Task to complete: Pick the lines holding the string "parsing" out of the records and copy them.

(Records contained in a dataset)
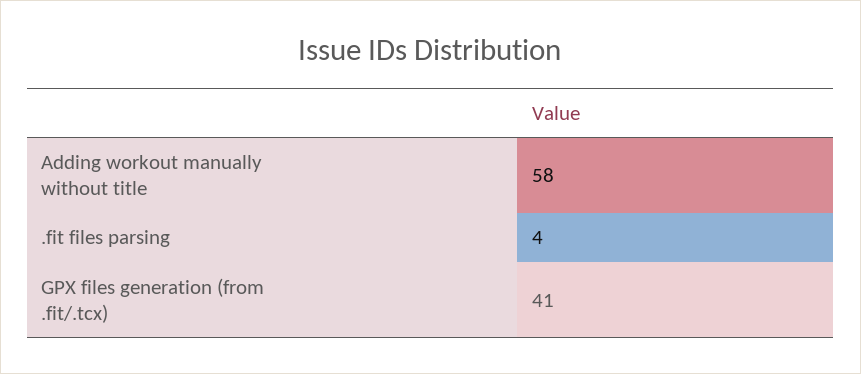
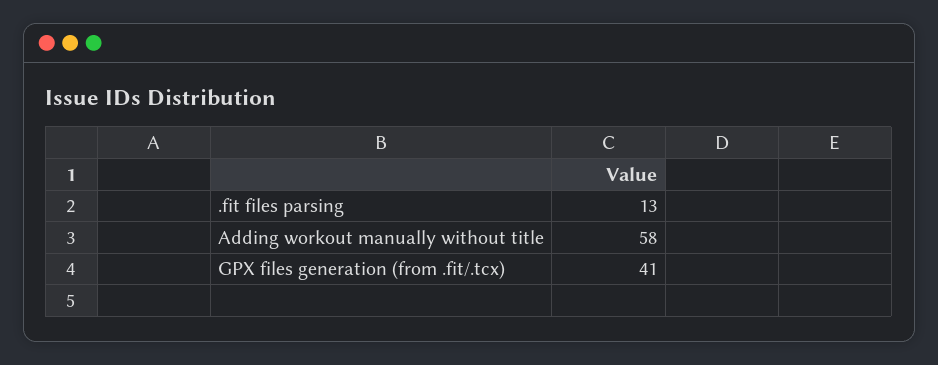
  {
    "Adding workout manually without title": 58,
-   ".fit files parsing": 4,
+   ".fit files parsing": 13,
    "GPX files generation (from .fit/.tcx)": 41
  }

Task solution:
-   ".fit files parsing": 4,
+   ".fit files parsing": 13,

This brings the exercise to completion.